Par exemple, de nombreuses organisations utilisent dans le cadre de leur processus d’évaluation de la performance une évaluation (notation) qui permet au collaborateur de savoir ou il se situe. Malheureusement, l’équipe rémunération a infiltré il y a trente ans ce processus et le retient toujours en captivité. Autrement dit, pour repartir les augmentations de salaires, les évaluations individuelles sont passées à la moulinette d’une courbe de répartition normative. Si 10 % des employés ont constamment l’air sur l’eau, 10 % ont du mal à maintenir la tête hors de l’eau et les 80 % restants s’entendent dire qu’ils sont dans la moyenne, compétents, qu’ils répondent aux attentes, ou tout autre terme qui les place en situation de faiblesse.
Rapprochons-nous maintenant de la machine à café. Deux employés qui travaillent ensemble viennent d’avoir leur entretien d’évaluation. Le premier demande au second : « Comment ça s’est passé, toi ? ». Le second : »Dans la moyenne, encore une fois ». Le premier répond : « Moi aussi. » Si vous faites bien attention, vous devriez pouvoir distinguer l’esprit même de l’organisation aspiré vers les abymes.
 
Coacher est un privilège. On peut dire sans crainte de nous contredire qu’il est impossible de coacher quelqu’un pour qu’il se place « plus dans la moyenne ». Par ailleurs, le langage de la médiocrité appelle justement la médiocrité. Le langage du choix suggère au contraire de dire aux 80% restants qu’ils font du bon travail. Comme le rappelle Vince Lombardi, « Traitez les gens comme des champions et ils se comporteront comme des champions. »

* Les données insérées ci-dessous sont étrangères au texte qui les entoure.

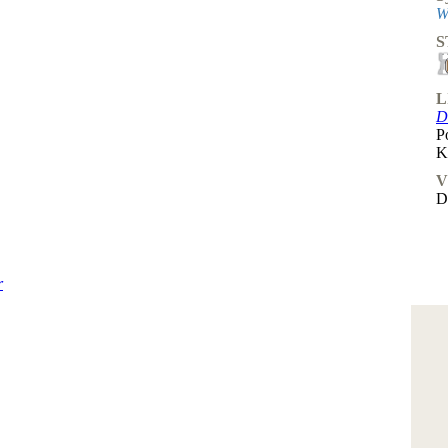
W
S
L
D
P
K
V
D
r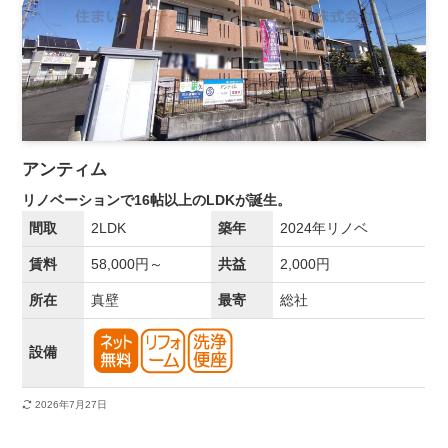
アンティム
リノベーションで16帖以上のLDKが誕生。
間取
2LDK
築年
2024年リノベ
賃料
58,000円～
共益
2,000円
所在
真壁
最寄
総社
設備
2026年7月27日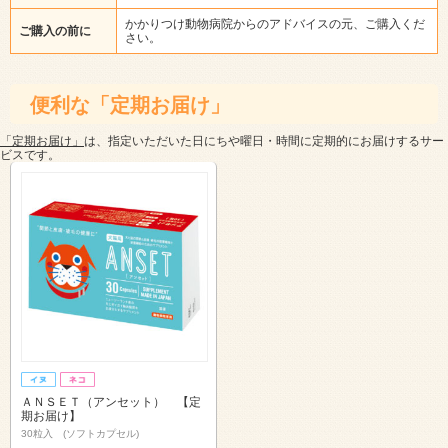
かかりつけ動物病院からのアドバイスの元、ご購入くだ
ご購入の前に
さい。
便利な「定期お届け」
「定期お届け」
は、指定いただいた日にちや曜日・時間に定期的にお届けするサー
ビスです。
ＡＮＳＥＴ（アンセット） 【定
期お届け】
30粒入 (ソフトカプセル)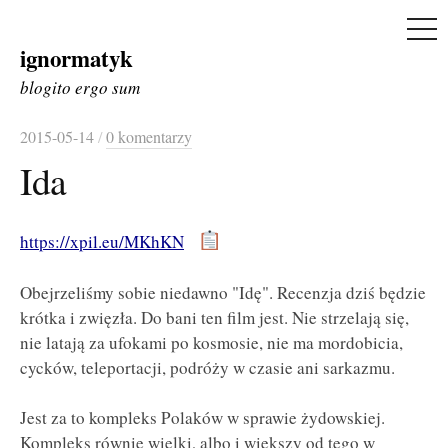
ME
ignormatyk
Skip
to
blogito ergo sum
content
2015-05-14
/
0 komentarzy
Ida
https://xpil.eu/MKhKN
Obejrzeliśmy sobie niedawno "Idę". Recenzja dziś będzie
krótka i zwięzła. Do bani ten film jest. Nie strzelają się,
nie latają za ufokami po kosmosie, nie ma mordobicia,
cycków, teleportacji, podróży w czasie ani sarkazmu.
Jest za to kompleks Polaków w sprawie żydowskiej.
Kompleks równie wielki, albo i większy od tego w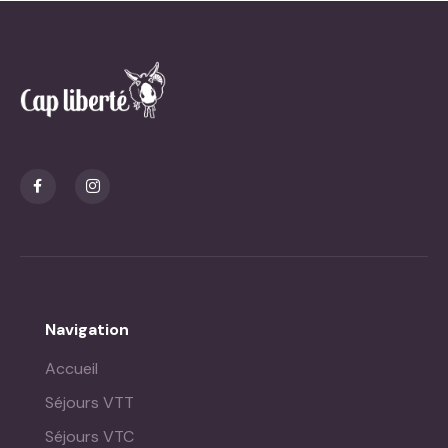
Navigation
Accueil
Séjours VTT
Séjours VTC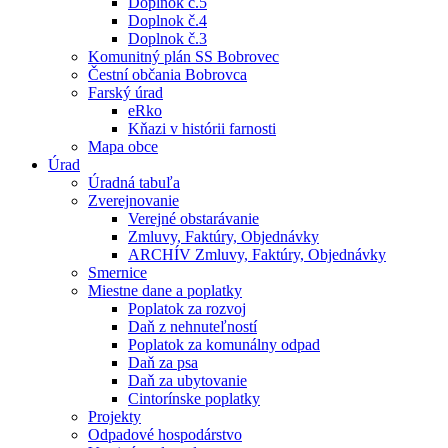
Doplnok č.5
Doplnok č.4
Doplnok č.3
Komunitný plán SS Bobrovec
Čestní občania Bobrovca
Farský úrad
eRko
Kňazi v histórii farnosti
Mapa obce
Úrad
Úradná tabuľa
Zverejnovanie
Verejné obstarávanie
Zmluvy, Faktúry, Objednávky
ARCHÍV Zmluvy, Faktúry, Objednávky
Smernice
Miestne dane a poplatky
Poplatok za rozvoj
Daň z nehnuteľností
Poplatok za komunálny odpad
Daň za psa
Daň za ubytovanie
Cintorínske poplatky
Projekty
Odpadové hospodárstvo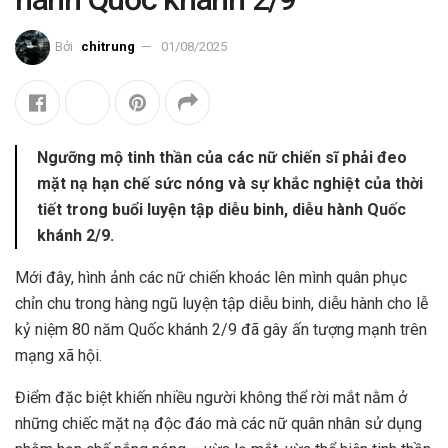
Bởi
chitrung
01/08/2025
Ngưỡng mộ tinh thần của các nữ chiến sĩ phải đeo
mặt nạ hạn chế sức nóng và sự khắc nghiệt của thời
tiết trong buổi luyện tập diễu binh, diễu hành Quốc
khánh 2/9.
Mới đây, hình ảnh các nữ chiến khoác lên mình quân phục
chỉn chu trong hàng ngũ luyện tập diễu binh, diễu hành cho lễ
kỷ niệm 80 năm Quốc khánh 2/9 đã gây ấn tượng mạnh trên
mạng xã hội.
Điểm đặc biệt khiến nhiều người không thể rời mắt nằm ở
những chiếc mặt nạ độc đáo mà các nữ quân nhân sử dụng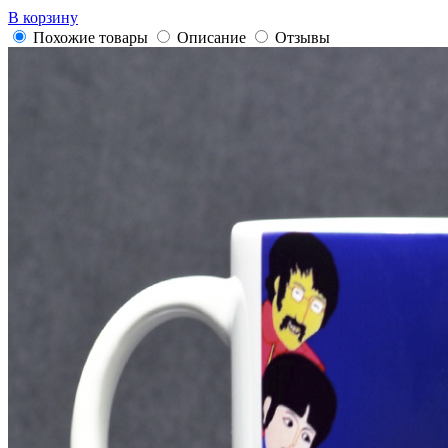
В корзину
Похожие товары
Описание
Отзывы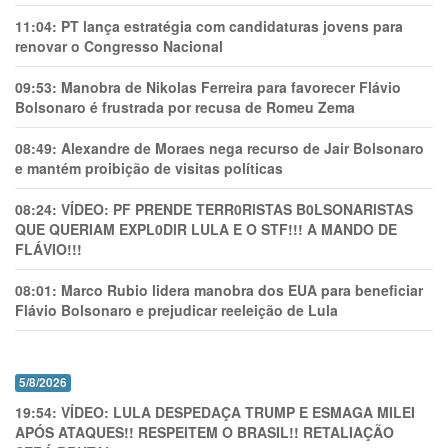
11:04:
PT lança estratégia com candidaturas jovens para
renovar o Congresso Nacional
09:53:
Manobra de Nikolas Ferreira para favorecer Flávio
Bolsonaro é frustrada por recusa de Romeu Zema
08:49:
Alexandre de Moraes nega recurso de Jair Bolsonaro
e mantém proibição de visitas políticas
08:24:
VÍDEO: PF PRENDE TERR0RlSTAS B0LSONARlSTAS
QUE QUERIAM EXPL0DlR LULA E O STF!!! A MANDO DE
FLÁVIO!!!
08:01:
Marco Rubio lidera manobra dos EUA para beneficiar
Flávio Bolsonaro e prejudicar reeleição de Lula
5/8/2026
19:54:
VÍDEO: LULA DESPEDAÇA TRUMP E ESMAGA MILEI
APÓS ATAQUES!! RESPEITEM O BRASIL!! RETALIAÇÃO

Prenons un tout autre exemple. La vente de voitures d’occasion est très révélatrice de la relation entre le langage et l’émotion. Il n’y a pas si longtemps, celles-ci étaient universellement désignées sous l’appellation de voitures usagées. Autrement dit, bonnes pour la poubelle.
L’image du vendeur de voitures usagées (il faut que ce soit un homme pour que l’image fonctionne comme il faut) se faufilant dans la cour du garage pour littéralement « serrer puis avaler » le pauvre petit client est difficile à oublier. De ce fait, la réputation de ces vendeurs était telle qu’aucun ne se présentait jamais à quelqu’un en déclarant « bonjour, je vends des voitures usagées. » Au mieux, « je suis dans le commercial » était la réponse la plus approchante propre à lever le voile opaque qui séparait sa vie privée du mystère entourant son activité professionnelle.
La marque de fer rouge « usagées » a cédé la place à « deuxième main », même s’il s’agissait rarement d’une deuxième main. L’image du véhicule conduit par une gentille vieille dame uniquement pour se rendre à l’église tous les dimanches était une légende urbaine à laquelle très peu, pour ne pas dire personne, adhérait réellement.
Puis est venu le terme « occasion ». Une bonne occasion, porteuse de soin, d’attention. L’offre passait ainsi de « poubelle » à « occasion ». Dans certaines régions (en Australie par exemple), les occasions ont même cédé la place à des voitures « déjà aimées ». Je vous laisse deviner la prochaine étape.
Conclusion, si vous lisez une annonce dans le journal, est-ce que vous préférez une voiture usagée ou une voiture déjà aimée ? C’est exactement la même voiture. Seule la formulation, et donc le langage diffèrent.